If a line in the data holds "Kanzlei", copy that line out in full.

####################

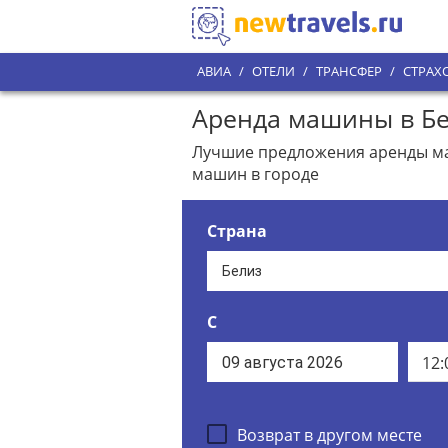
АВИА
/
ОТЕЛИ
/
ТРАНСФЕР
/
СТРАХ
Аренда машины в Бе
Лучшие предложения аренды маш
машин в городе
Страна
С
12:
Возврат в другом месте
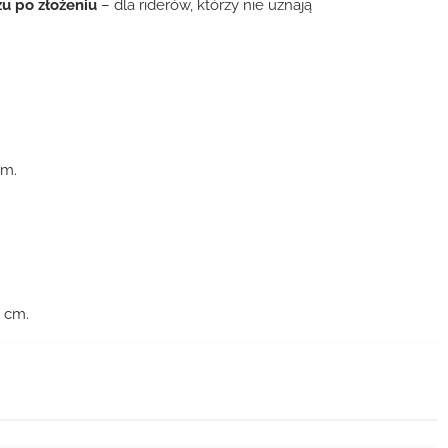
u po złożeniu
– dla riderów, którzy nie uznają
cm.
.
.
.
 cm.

####################

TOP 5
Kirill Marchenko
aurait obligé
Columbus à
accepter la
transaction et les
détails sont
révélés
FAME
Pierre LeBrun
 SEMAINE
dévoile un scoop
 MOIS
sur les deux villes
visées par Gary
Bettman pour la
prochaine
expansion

####################

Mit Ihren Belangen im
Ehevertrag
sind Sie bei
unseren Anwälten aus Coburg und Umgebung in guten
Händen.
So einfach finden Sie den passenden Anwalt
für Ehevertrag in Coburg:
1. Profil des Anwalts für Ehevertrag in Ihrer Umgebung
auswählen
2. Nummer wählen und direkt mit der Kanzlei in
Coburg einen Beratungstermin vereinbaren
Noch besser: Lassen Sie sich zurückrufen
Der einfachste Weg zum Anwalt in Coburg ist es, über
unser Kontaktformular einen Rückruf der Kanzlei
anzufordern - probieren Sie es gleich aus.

####################

• Exercise response:
2. Nummer wählen und direkt mit der Kanzlei in
unser Kontaktformular einen Rückruf der Kanzlei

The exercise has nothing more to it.